* [PROBLEM TO WORK ON]:
Please make sure what you return matches the listing below exactly, minus its pictures.

++++++

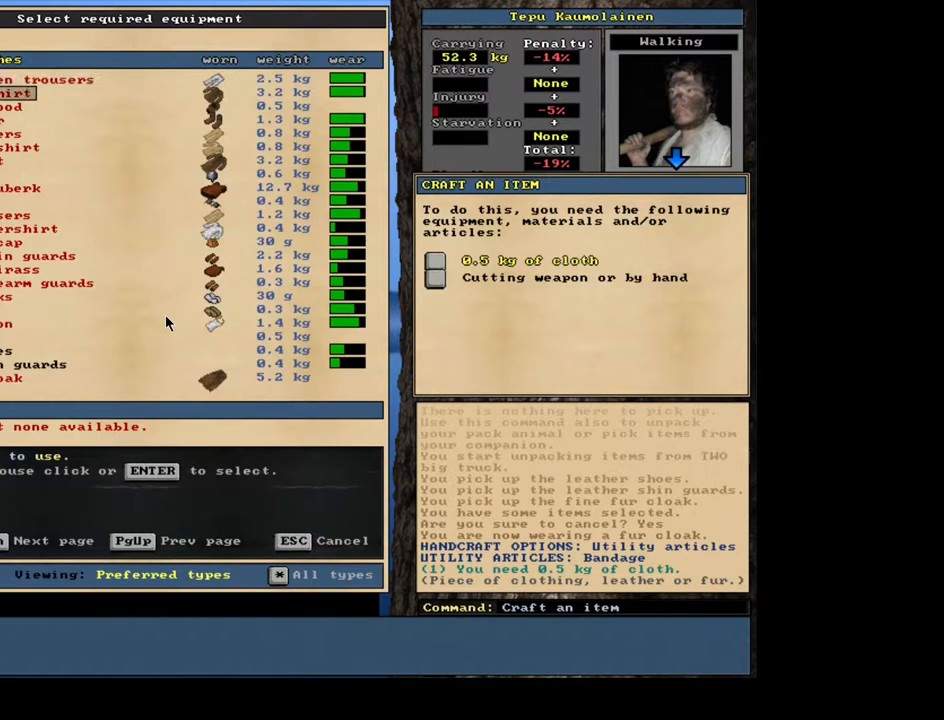
{"keys": ["down"], "mouse": [], "events": []}
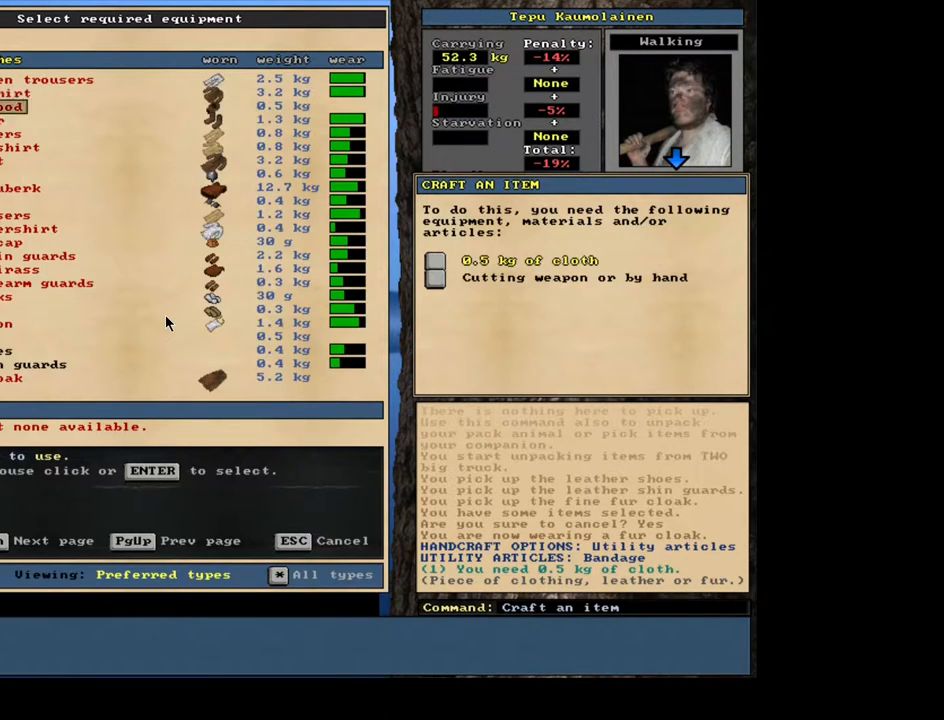
{"keys": ["down"], "mouse": [], "events": []}
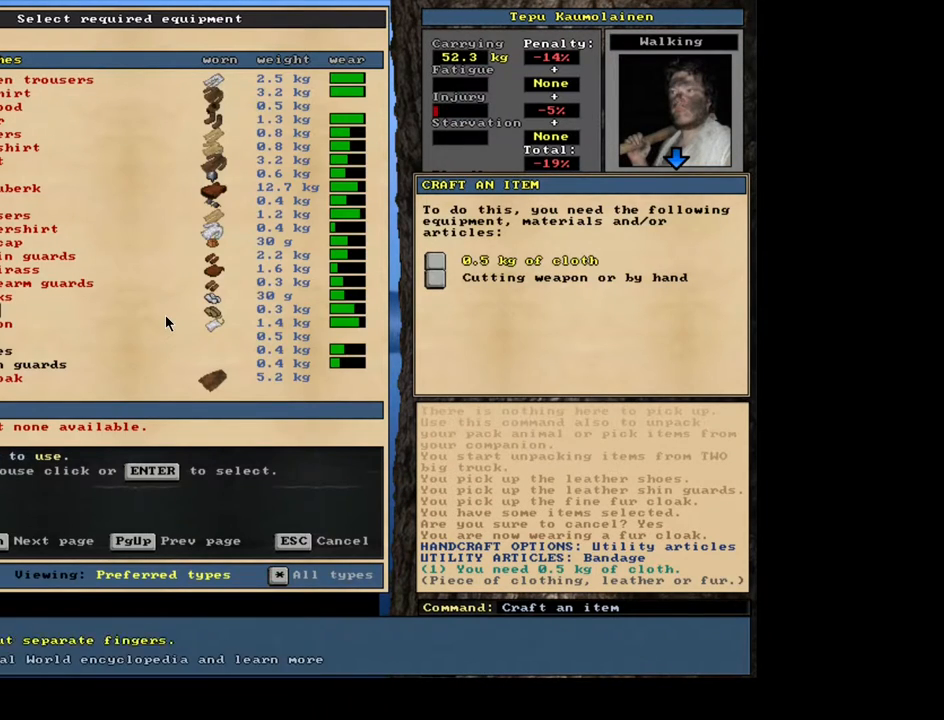
{"keys": ["down"], "mouse": [], "events": [[33, "down", "up"], [300, "down", "down"], [383, "down", "up"], [467, "down", "down"]]}
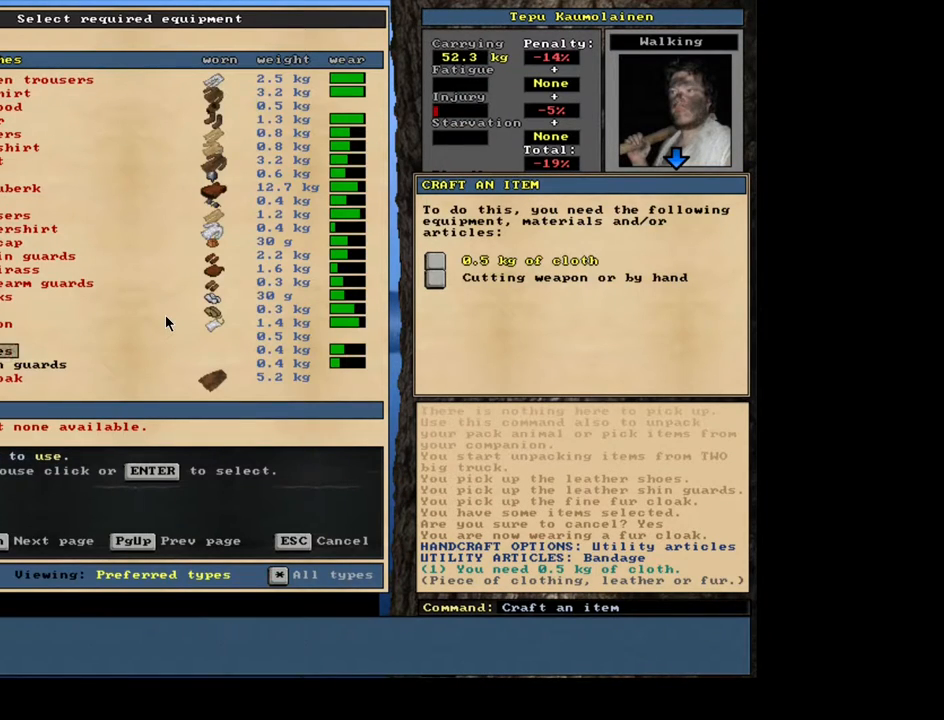
{"keys": ["up"], "mouse": [], "events": [[50, "down", "up"], [133, "down", "down"], [183, "down", "up"], [433, "up", "down"]]}
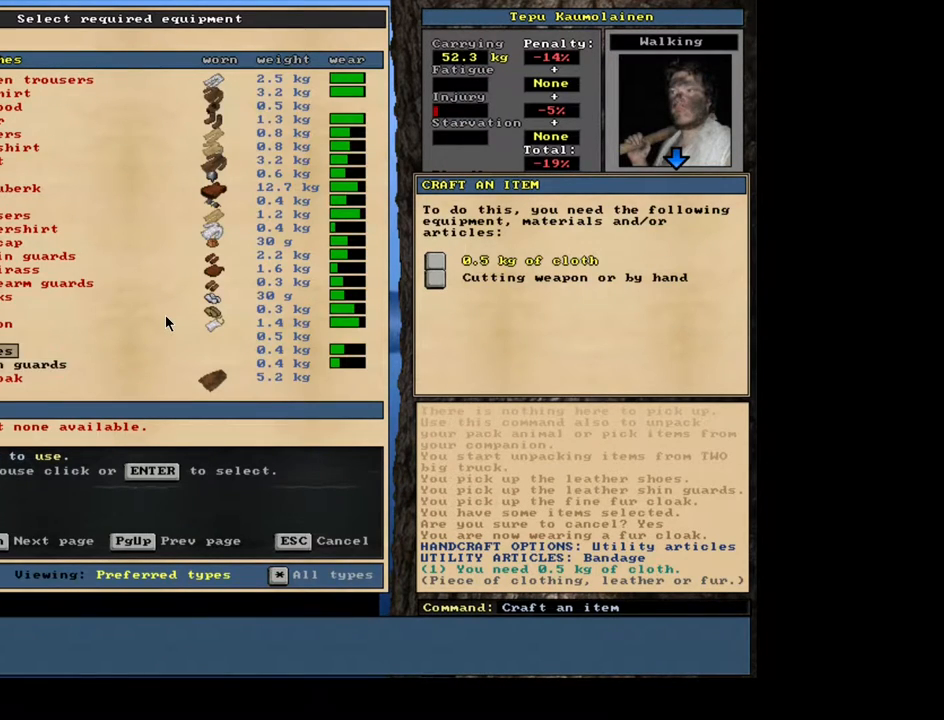
{"keys": [], "mouse": [], "events": [[33, "up", "up"], [300, "return", "down"], [383, "return", "up"]]}
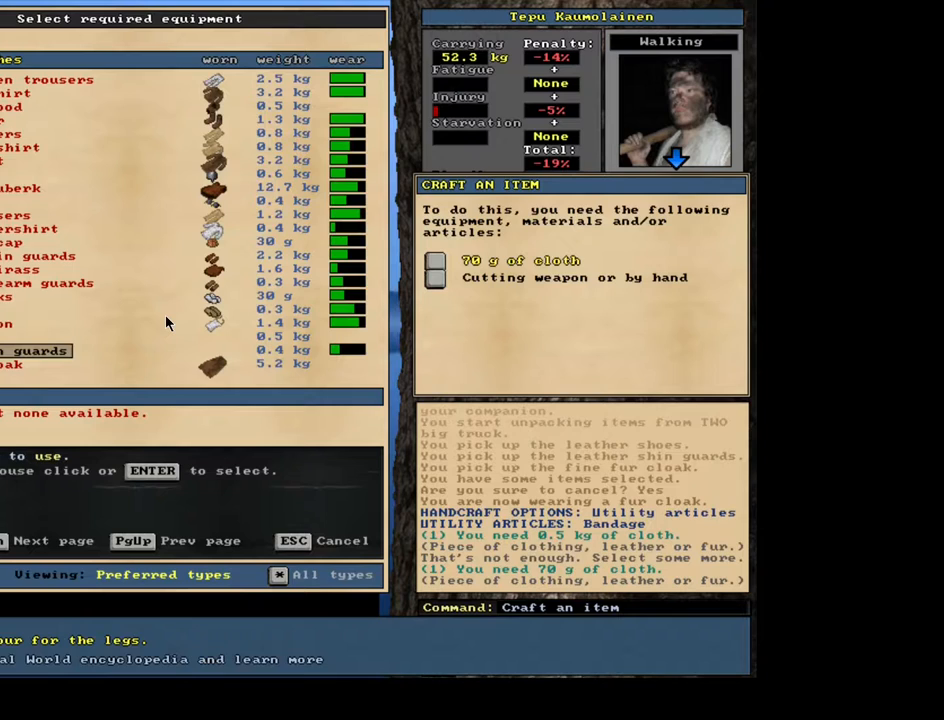
{"keys": [], "mouse": [], "events": []}
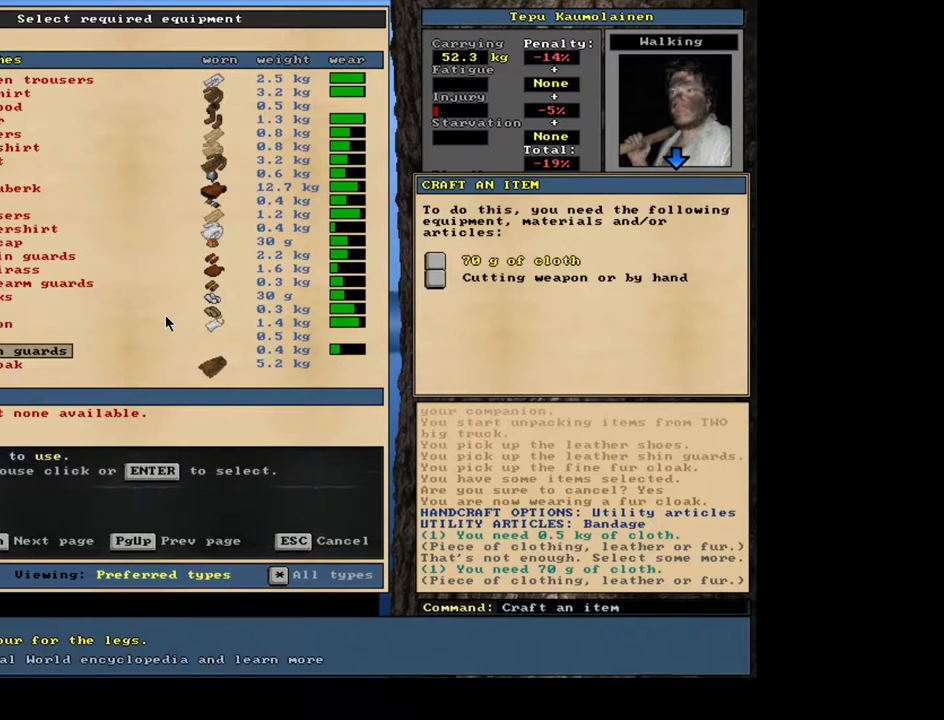
{"keys": [], "mouse": [], "events": [[50, "return", "down"], [133, "return", "up"]]}
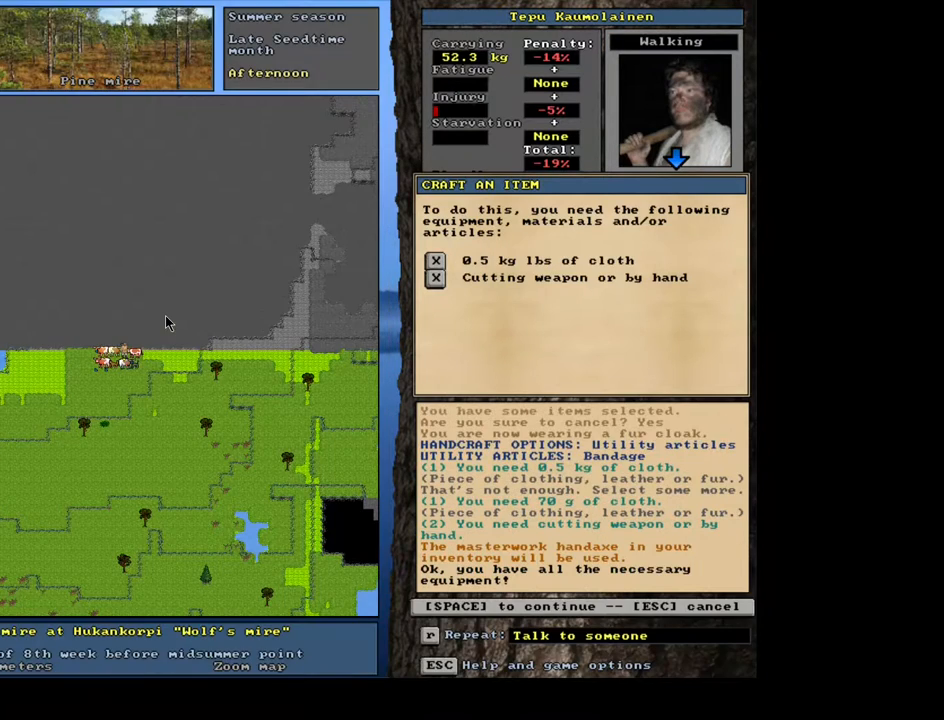
{"keys": [], "mouse": [], "events": [[100, "space", "down"], [200, "space", "up"]]}
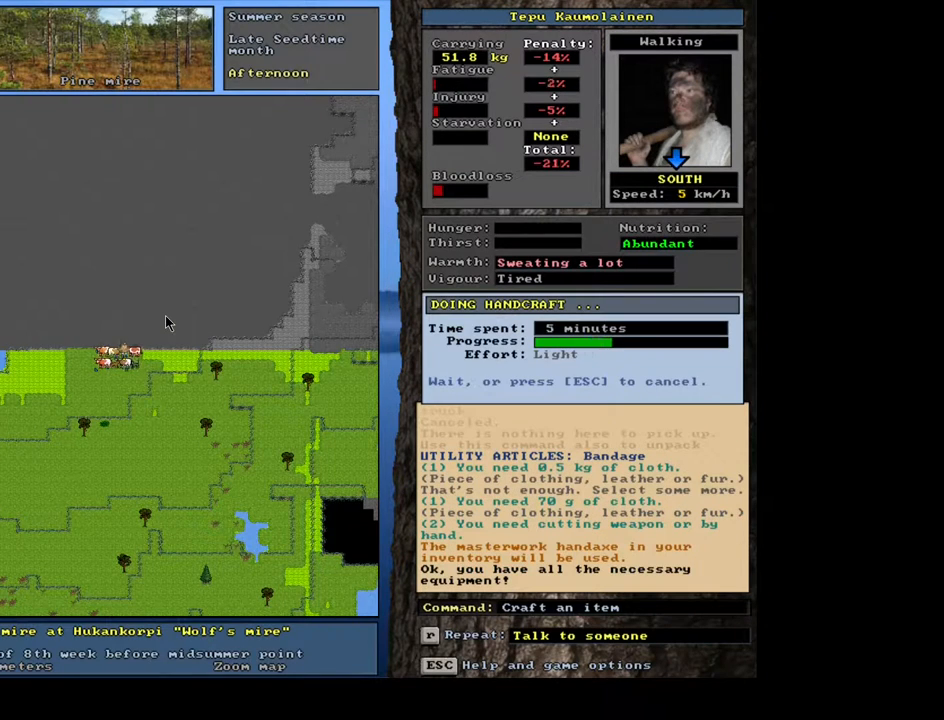
{"keys": [], "mouse": [], "events": []}
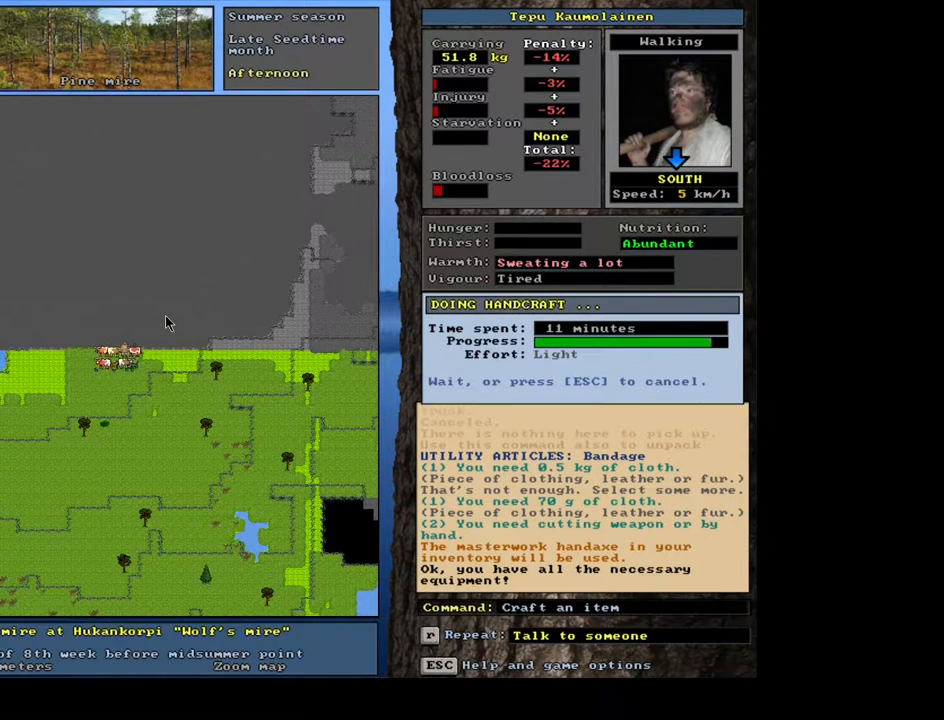
{"keys": [], "mouse": [], "events": []}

++++++

* [EXPECTED ANSWER]:
{"keys": ["down"], "mouse": [], "events": []}
{"keys": ["down"], "mouse": [], "events": []}
{"keys": ["down"], "mouse": [], "events": [[33, "down", "up"], [300, "down", "down"], [383, "down", "up"], [467, "down", "down"]]}
{"keys": ["up"], "mouse": [], "events": [[50, "down", "up"], [133, "down", "down"], [183, "down", "up"], [433, "up", "down"]]}
{"keys": [], "mouse": [], "events": [[33, "up", "up"], [300, "return", "down"], [383, "return", "up"]]}
{"keys": [], "mouse": [], "events": []}
{"keys": [], "mouse": [], "events": [[50, "return", "down"], [133, "return", "up"]]}
{"keys": [], "mouse": [], "events": [[100, "space", "down"], [200, "space", "up"]]}
{"keys": [], "mouse": [], "events": []}
{"keys": [], "mouse": [], "events": []}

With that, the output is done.